In summary, taking the logarithm helps in numerical stability and provides a more interpretable scale, where differences in values correspond to changes in the original probabilities.


So, after log, we see the preds:

>>> import torch.nn.functional as F
>>> l_sm_acts = torch.log(sm_acts) # log of preds
>>> preds = l_sm_acts[idx, target] # log of preds for target
>>> preds
tensor([-2.4781, -4.6777, -3.8825, -4.2475])
>>> -preds # negate it to make output positive
tensor([2.4781, 4.6777, 3.8825, 4.2475])
>>> -preds.mean() # mean
tensor(3.8215) # this is the measure of difference between preds and target

>>> ################ Torch ####################
>>> F.nll_loss(torch.log(sm_acts), target)
tensor(3.8215)
>>>

we first take the softmax, and then the log likelihood of that– that combination is called cross-entropy loss.

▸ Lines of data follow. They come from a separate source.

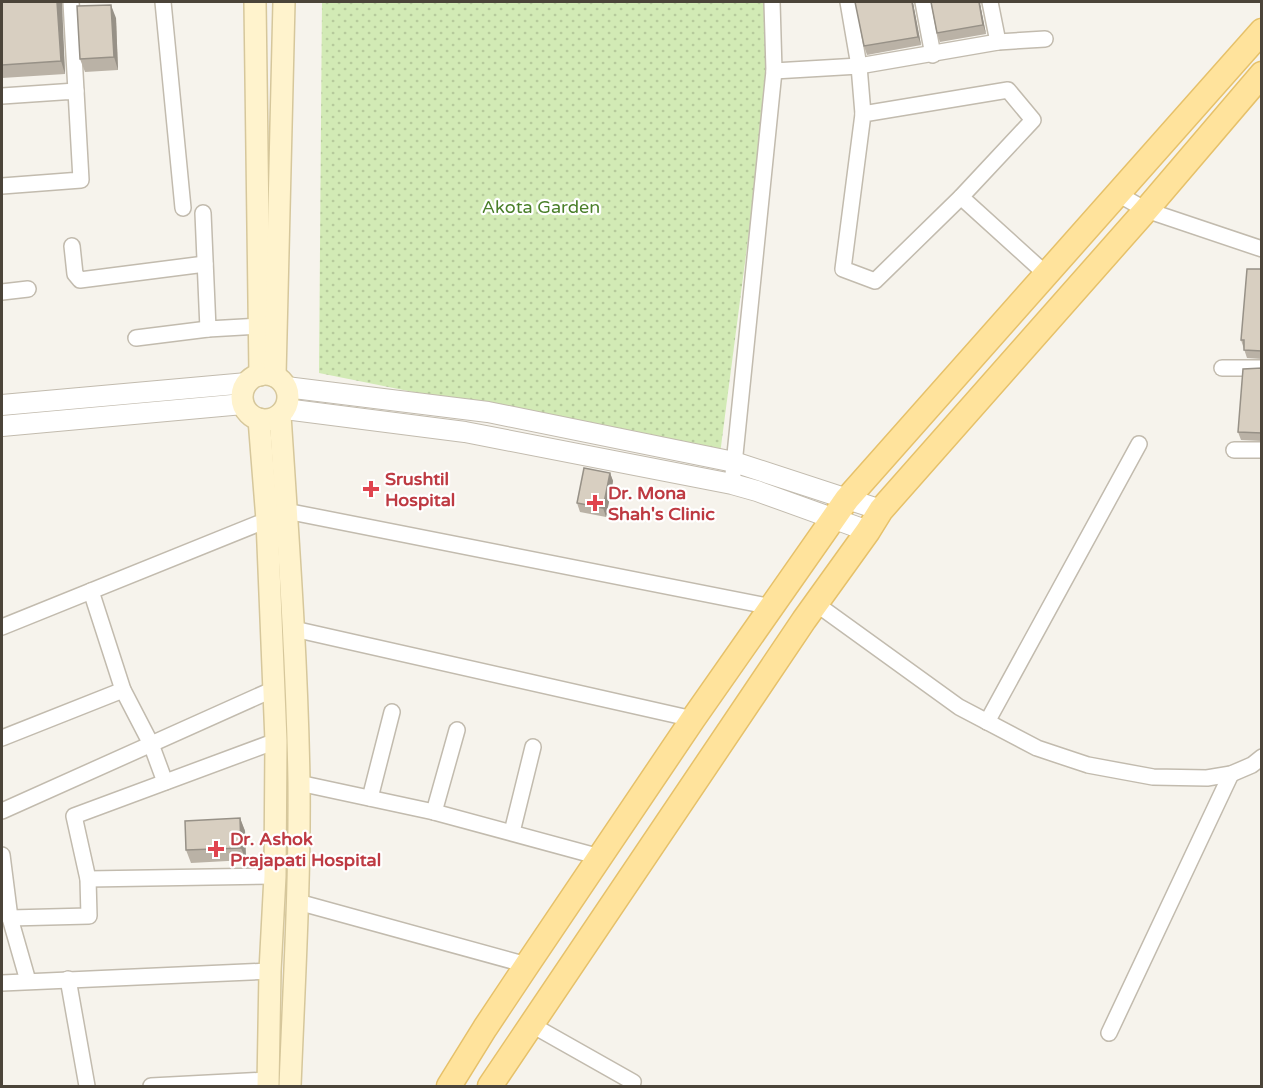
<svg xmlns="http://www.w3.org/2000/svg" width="1263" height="1088" viewBox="0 0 1263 1088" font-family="'Varela Round',sans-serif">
<defs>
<pattern id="park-dots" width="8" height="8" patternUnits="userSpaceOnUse" patternTransform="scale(1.5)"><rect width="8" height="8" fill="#d2eab5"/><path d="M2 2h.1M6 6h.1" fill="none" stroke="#b6ca9c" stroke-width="1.8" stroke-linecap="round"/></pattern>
</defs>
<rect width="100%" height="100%" fill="#f6f3ec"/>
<!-- park -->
<path fill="url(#park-dots)" d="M322 2H764L768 54 753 201 720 454 319 373Z"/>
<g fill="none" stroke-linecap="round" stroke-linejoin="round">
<!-- minor casing -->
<g stroke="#c2bbae" stroke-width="18">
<g id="minor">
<path d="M71 2 76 91"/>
<path d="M163 2 183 208"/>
<path d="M848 2 859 66 863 114"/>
<path d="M923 2 933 55"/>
<path d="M990 2 998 42"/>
<path d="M774 71 859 66 998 42 1045 39"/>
<path d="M1008 90 1033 120 961 197 875 281 843 269 863 114Z"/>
<path d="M2 96 76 91 81 180 2 186"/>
<path d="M1118 194 1146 210 1262 249"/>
<path d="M961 197 1047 275"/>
<path d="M203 213 208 329 259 326"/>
<path d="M72 246 75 274 80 280 205 264"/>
<path d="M2 292 28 289"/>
<path d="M136 338 208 329"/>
<path d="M1222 368H1262"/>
<path d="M1234 450H1262"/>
<path d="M732 484 774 71 772 2"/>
<path d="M286 511 772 607"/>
<path d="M91 591 123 690 151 744 165 782"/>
<path d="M815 603 959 707 1037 748 1088 765 1153 777 1207 778 1231 774 1252 765 1262 757"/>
<path d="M2 627 267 520"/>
<path d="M294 629 693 719"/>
<path d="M987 722 1139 444"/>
<path d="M2 738 123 690"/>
<path d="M299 783 434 812 600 857"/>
<path d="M370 798 392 712"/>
<path d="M2 811 274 689"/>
<path d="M434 812 457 730"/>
<path d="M512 832 533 747"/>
<path d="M2 855 10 918 28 981"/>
<path d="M88 879 275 876"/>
<path d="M298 902 527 965"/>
<path d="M10 918 89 916 88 879 74 816 276 741"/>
<path d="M68 979 87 1086"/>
<path d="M2 983 270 971"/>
<path d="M532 1025 633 1082 632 1086"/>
<path d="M1109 1033 1231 774"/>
<path d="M151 1086 268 1080"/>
</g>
</g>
<!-- tertiary casing -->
<g stroke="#c2bbae" stroke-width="22">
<g id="tertiary">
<path d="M286 387 488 412 734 462 881 510"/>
<path d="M2 405 247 383"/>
<path d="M285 409 465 432 732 484 757 491 868 531"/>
<path d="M2 426 243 404"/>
</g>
</g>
<!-- secondary casing -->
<g stroke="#d6c79b" stroke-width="24">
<g id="secondary">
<path d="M255 2 260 375"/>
<circle cx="265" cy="397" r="23"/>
<path d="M275 376 284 2"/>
<path d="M280 415C288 538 297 660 299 782 300 884 294 985 290 1086"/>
<path d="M259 419 267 520 276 741 275 876 270 971 268 1086"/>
</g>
</g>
<!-- primary casing -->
<g stroke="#e6c16a" stroke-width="27">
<g id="primary">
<path d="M449 1086 485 1028 527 965 693 719 847 499 1262 31"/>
<path d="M490 1086 804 620 868 531 881 510 1146 210 1262 74"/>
</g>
</g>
<!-- minor -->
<use href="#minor" stroke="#fff" stroke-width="15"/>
<!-- tertiary -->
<use href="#tertiary" stroke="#fff" stroke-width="20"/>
<!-- secondary -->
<use href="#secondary" stroke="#fff3cd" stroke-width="21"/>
<!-- primary -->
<use href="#primary" stroke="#ffe39c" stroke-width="24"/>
</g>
<!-- wall -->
<g fill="#bab2a6">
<path d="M2 2 61 3 65 74 2 78Z"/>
<path d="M931 2H981L980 4 986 34 940 42 937 33Z"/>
<path d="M913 3 921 45 867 55 864 46Z"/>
<path d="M116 18 118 70 85 72 80 59Z"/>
<path d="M1262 269V359L1247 358 1241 340Z"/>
<path d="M1262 368V441L1241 440 1238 432Z"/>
<path d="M610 473 613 481 606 517 580 512 577 503Z"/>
<path d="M240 818 245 831 246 860 191 863 186 850Z"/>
</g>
<!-- shaded-wall -->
<g fill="#979187">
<path d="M57 2H62L65 74 61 61Z"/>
<path d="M912 2H914L913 3 921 45 918 37Z"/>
<path d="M979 2H981L980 4 986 34 983 25Z"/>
<path d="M111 5 116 18 118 70 114 57Z"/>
<path d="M610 473 613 481 606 517 603 508Z"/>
<path d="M240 818 245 831 246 860 241 848Z"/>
</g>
<!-- building -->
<g fill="#d8cfc1" stroke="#979187" stroke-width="1.5">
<path d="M2 2H57L61 61 2 65Z"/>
<path d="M855 2H912L918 37 864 46Z"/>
<path d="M931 2H979L983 25 937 33Z"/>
<path d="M111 5 114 57 80 59 77 6Z"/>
<path d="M1247 269H1262V351L1244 350V340H1241Z"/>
<path d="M1262 368V433L1238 432 1243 369Z"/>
<path d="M584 468 610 473 603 508 577 503Z"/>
<path d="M240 818 241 848 186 850 185 821Z"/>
</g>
<!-- markers -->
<g fill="#e0444e" stroke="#fff" stroke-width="2">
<path d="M368 480h6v6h6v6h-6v6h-6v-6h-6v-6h6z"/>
<path d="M592 494h6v6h6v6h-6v6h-6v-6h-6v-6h6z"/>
<path d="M213 840h6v6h6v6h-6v6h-6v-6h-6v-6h6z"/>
</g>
<g text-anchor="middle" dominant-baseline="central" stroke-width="4.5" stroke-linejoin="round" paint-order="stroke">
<!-- park labels -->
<g font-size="18" fill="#4a7f2a" stroke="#fff">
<text x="541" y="207">Akota Garden</text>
</g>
<!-- health labels -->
<g font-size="18" font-weight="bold" fill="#be3a42" stroke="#fff" text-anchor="start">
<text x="385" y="479">Srushtil<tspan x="385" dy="21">Hospital</tspan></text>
<text x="608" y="493">Dr. Mona<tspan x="608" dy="21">Shah's Clinic</tspan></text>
<text x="230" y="839">Dr. Ashok<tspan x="230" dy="21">Prajapati Hospital</tspan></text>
</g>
</g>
<!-- border -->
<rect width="1263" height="1088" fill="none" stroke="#4b4439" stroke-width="6"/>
</svg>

softmax (preds) -> log -> mean of the logs of preds

The mean of the negated log probabilities is a way to measure the dissimilarity between the predicted probabilities and the true labels.

Minimizing this loss during training helps the model improve its ability to correctly classify inputs.

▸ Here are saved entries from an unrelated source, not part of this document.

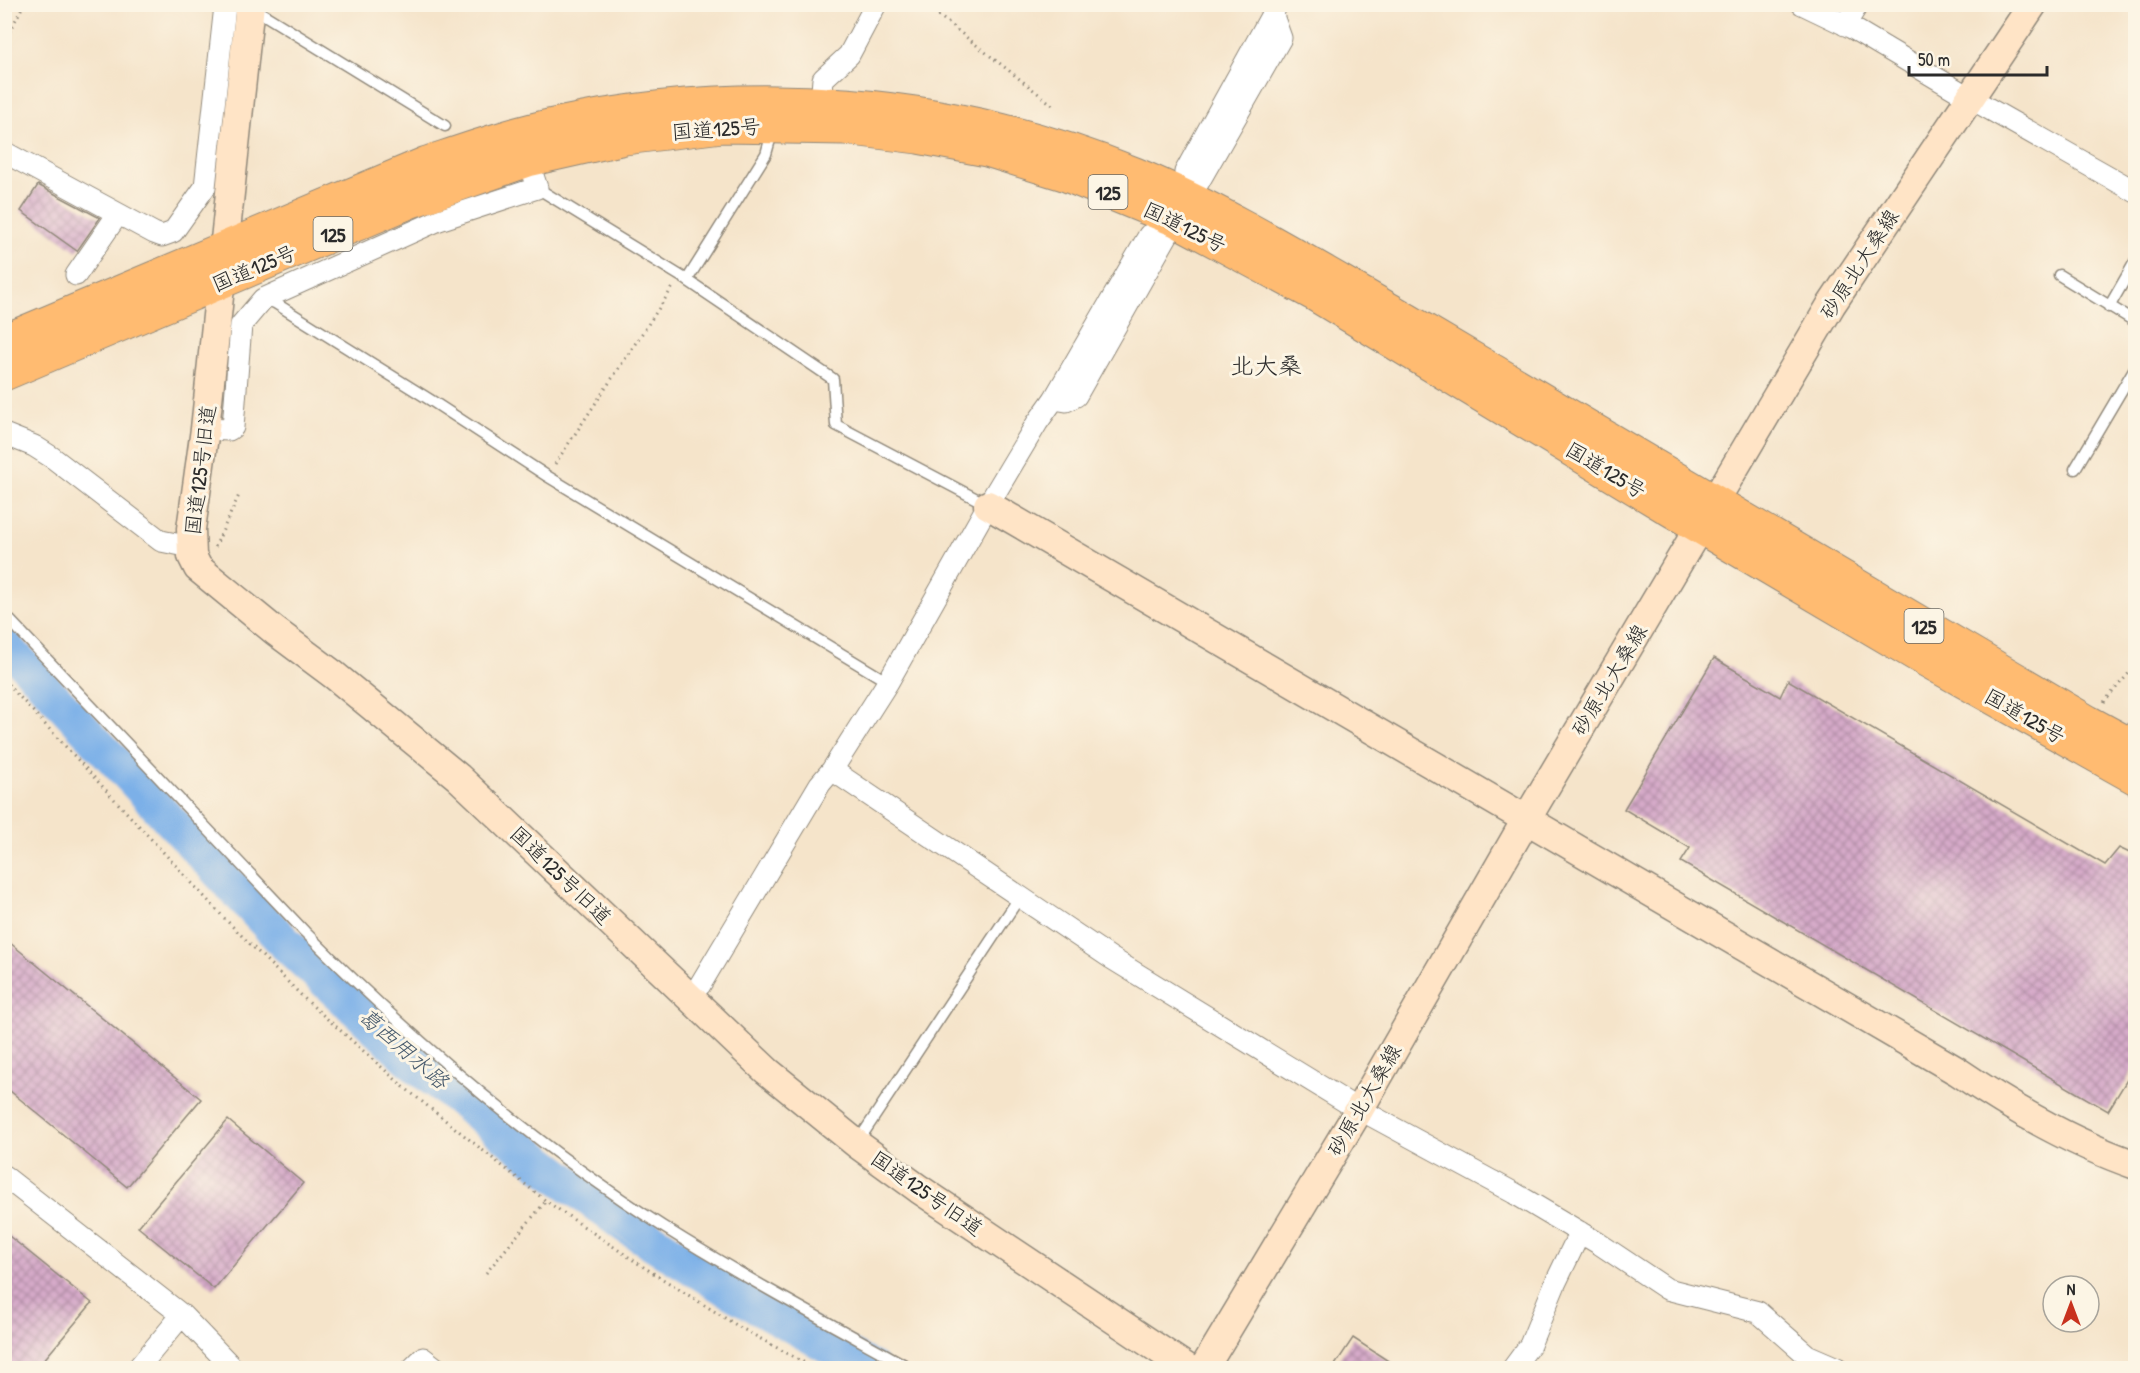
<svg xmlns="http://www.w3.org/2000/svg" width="2140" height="1373" font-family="'Patrick Hand','Klee One',sans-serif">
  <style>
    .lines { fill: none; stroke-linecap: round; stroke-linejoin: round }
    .stream { stroke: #7bb0e8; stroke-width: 5 }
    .river { stroke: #7bb0e8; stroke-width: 33 }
    .building { fill: url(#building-cross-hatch) }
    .lane-casing { stroke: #90887a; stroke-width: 13 }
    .street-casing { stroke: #90887a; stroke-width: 23 }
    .secondary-casing { stroke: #90887a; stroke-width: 31 }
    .highway-casing { stroke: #90887a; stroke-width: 35 }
    .path { stroke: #90887a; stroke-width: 3; stroke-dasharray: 1.5 4.5; stroke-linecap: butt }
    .lane { stroke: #fff; stroke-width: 10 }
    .street { stroke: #fff; stroke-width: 21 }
    .secondary { stroke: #ffe4c6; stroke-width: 28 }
    .highway { stroke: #ffbb71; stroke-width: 33 }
    .labels { text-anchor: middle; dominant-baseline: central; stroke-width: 6; stroke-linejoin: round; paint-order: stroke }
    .shield { fill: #fcf5e5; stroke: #6a6863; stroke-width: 1.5 }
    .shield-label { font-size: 20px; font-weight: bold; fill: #2b2b2b }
    .street-label { font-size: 21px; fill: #2b2b2b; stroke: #fcf5e5 }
    .water-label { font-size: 22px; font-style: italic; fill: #475a6d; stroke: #fcf5e5 }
    .quarter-label { font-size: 24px; fill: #2b2b2b; stroke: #fcf5e5 }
  </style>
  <defs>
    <pattern id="building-cross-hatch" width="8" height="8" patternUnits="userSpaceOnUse" patternTransform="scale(1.5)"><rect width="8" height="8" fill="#d6aac9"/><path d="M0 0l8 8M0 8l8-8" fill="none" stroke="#ae8ba3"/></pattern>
  </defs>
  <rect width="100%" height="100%" fill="#fcf5e5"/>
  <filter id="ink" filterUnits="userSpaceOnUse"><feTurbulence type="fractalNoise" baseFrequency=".0167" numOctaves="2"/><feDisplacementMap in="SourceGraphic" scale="12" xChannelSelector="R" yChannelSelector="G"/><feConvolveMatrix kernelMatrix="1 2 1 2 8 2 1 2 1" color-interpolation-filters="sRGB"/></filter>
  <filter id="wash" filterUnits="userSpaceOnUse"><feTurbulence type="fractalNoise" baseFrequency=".008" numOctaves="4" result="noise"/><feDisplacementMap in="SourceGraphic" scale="24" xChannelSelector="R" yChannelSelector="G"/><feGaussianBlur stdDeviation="1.35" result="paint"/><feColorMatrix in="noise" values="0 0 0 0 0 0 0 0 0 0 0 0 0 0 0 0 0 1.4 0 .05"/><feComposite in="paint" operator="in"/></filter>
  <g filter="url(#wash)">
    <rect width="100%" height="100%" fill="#f5e4ca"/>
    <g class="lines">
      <path class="stream" d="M4 663 277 957 410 1080 532 1176 618 1239 717 1301 837 1368"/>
      <path class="river" d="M4 643 289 945 421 1065 481 1115 563 1177 626 1221 721 1284 873 1368"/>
    </g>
    <g id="blocks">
      <path class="building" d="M38 185 100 218 77 251 21 211Z
        M1714 658 1780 697 1788 680 2105 865 2119 848 2136 856V1065L2108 1111 1681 862 1690 848 1624 809Z
        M4 938 201 1099 127 1187 4 1086Z
        M228 1120 303 1183 214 1289 138 1227Z
        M4 1232 92 1303 37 1368H4Z
        M1353 1338 1399 1368H1333Z"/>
    </g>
  </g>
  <g filter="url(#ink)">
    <use href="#blocks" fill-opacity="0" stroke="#90887a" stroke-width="1.5"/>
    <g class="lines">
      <defs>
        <path id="lane" d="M253 8 445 126
          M537 188 687 280 833 379 836 425 988 505
          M2059 275 2136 322
          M687 280 766 154 770 140 768 130
          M265 299 275 303 432 401 547 476 888 682
          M2109 307 2136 260
          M2075 469 2136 366
          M4 614 305 932C414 1041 532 1143 662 1226 743 1277 827 1322 910 1368
          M857 1143 1019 898"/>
        <path id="street" d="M1802 4 1852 28 1970 98 2136 192
          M1845 25 1858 4
          M824 104 822 91 823 79 849 55 876 4
          M4 152 154 233 162 236 173 232 205 187 225 6 228 4
          M1185 172 1277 5
          M1189 199 1281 38 1272 13
          M76 275 118 214
          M1054 399 1066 401 1076 396 1176 220
          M205 429 229 430 233 427 241 325 263 299 439 220 537 188 528 160
          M4 434 34 446 53 458 161 541 191 547
          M832 770 1111 958 1346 1102 1514 1193 1598 1243 1667 1289 1758 1312 1807 1355 1837 1368
          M689 997 700 985 820 784 832 770 888 682 988 505 1037 423 1054 399 1149 235
          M4 1176 182 1315 233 1368
          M138 1368 182 1315
          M413 1368 423 1358 436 1368
          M1513 1368 1530 1345 1555 1284 1580 1232"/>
        <path id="secondary" d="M250 4 205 429 191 529 192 556 198 568 275 631 334 675 458 777 767 1071 857 1144 919 1189 1187 1368
          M988 505 1957 1071C2013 1109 2072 1143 2136 1165
          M1204 1368 1359 1110 1526 820 1831 305 2033 4"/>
        <path id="highway" d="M4 341 427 163C469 149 511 134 554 125 748 82 952 99 1135 174 1224 211 1308 263 1392 311L2088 722 2136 748
          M4 374 409 202 528 160 625 138 722 126 844 128 918 137 987 150 1064 174 1176 220 1314 294 1671 510 1917 655 2136 778"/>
      </defs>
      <use href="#lane" class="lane-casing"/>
      <use href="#street" class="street-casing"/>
      <use href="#secondary" class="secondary-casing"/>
      <use href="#highway" class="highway-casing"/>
      <path class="path" d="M924 4 1054 106
        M4 42 24 4
        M555 464 673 287
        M215 547 240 493
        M4 680 226 920 305 999 405 1088 546 1201 642 1266 741 1328 814 1368
        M2104 702 2136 665
        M486 1273 546 1201"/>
      <use href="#lane" class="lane"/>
      <use href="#street" class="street"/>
      <use href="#secondary" class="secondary"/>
      <use href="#highway" class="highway"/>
    </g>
  </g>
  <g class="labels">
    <g class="shield">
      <rect x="1088.5" y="175" width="39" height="34" rx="4.5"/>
      <rect x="313.5" y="217" width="39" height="34" rx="4.5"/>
      <rect x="1904.5" y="609" width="39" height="34" rx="4.5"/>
    </g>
    <g class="shield-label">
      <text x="1108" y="192">125</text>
      <text x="333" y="234">125</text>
      <text x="1924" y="626">125</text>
    </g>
    <g class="street-label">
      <text transform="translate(716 129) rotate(-4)">国道125号</text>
      <text transform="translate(1185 227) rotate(26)">国道125号</text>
      <text transform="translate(1859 264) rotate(-57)">砂原北大桑線</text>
      <text transform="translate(254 268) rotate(-23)">国道125号</text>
      <text transform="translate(200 470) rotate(-83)">国道125号旧道</text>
      <text transform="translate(1606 470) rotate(31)">国道125号</text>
      <text transform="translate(1609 680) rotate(-59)">砂原北大桑線</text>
      <text transform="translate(2025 716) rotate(30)">国道125号</text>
      <text transform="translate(561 875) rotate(44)">国道125号旧道</text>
      <text transform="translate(1364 1100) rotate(-60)">砂原北大桑線</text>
      <text transform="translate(927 1193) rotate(35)">国道125号旧道</text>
    </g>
    <g class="water-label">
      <text transform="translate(404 1048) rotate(41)">葛西用水路</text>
    </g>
    <g class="quarter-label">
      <text x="1266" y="365">北大桑</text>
    </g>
  </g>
  <rect width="2140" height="1373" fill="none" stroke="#fcf5e5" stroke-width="24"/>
  <g transform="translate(2071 1304)"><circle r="28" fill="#fcf5e5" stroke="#a8a49b" stroke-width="1.5"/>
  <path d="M0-4.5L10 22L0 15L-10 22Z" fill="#c8321e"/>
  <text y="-9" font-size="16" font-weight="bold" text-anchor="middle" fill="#2b2b2b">N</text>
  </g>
  <path d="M1909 66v9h138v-9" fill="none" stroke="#2b2b2b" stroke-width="3"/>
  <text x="1918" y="66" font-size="18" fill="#2b2b2b" stroke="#fcf5e5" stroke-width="4.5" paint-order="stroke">50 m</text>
</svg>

Finding a right Learning Rate - A technique

This is just a note to a technique from a research by Leslie Smith.

  • Start with very very small LR and exonentially increase it untill we see the loss rising again (for a mini-batch)
  • The Learning Rate with minimum loss is 1e-1 (1 * 10-1) so Learning Rate for the model we can say is 1e-1/10, which is 1e-2 (1 * 10-2)
  • for a LR, we care only magnitude

Unfreezing & Transfer Learning

Using a pretrained model (trained weights) to use it for a new task, is called Transfer Learning.

Unfreezing?

In the context of neural networks, “unfreezing” refers to allowing the weights of certain layers to be updated during training. Typically, when you load a pretrained model, you freeze the weights of the earlier layers, preserving the learned features. This is done to avoid destroying the valuable information encoded in these layers.

However, as you move towards the end of the network, the layers become more task-specific. Unfreezing these later layers allows the model to adapt and learn representations that are more relevant to your specific problem.

here is an example:

  • first few layers – it learns the details like curves, shapes, line.. we can use that. (freeze)
  • last final layers – it learns specific details like cat, dog etc. We dont need that in digit classifier for example. (so unfreeze the weights)

Discriminative learning rate

The learning rate determines how quickly the model should adapt during training. In the example above, we allocate less training time to the initial layers, as they capture more general features. Conversely, we allocate more time to the later layers, allowing them to learn task-specific features more thoroughly.



So, these are the steps to transfer learning:

  • load pretrained model
  • freeze initial layers
  • unfreeze later layers
  • train some time (I saw 3 epoch in a ImageNet example)
  • unfreeze all and set discriminative learning rate
  • train again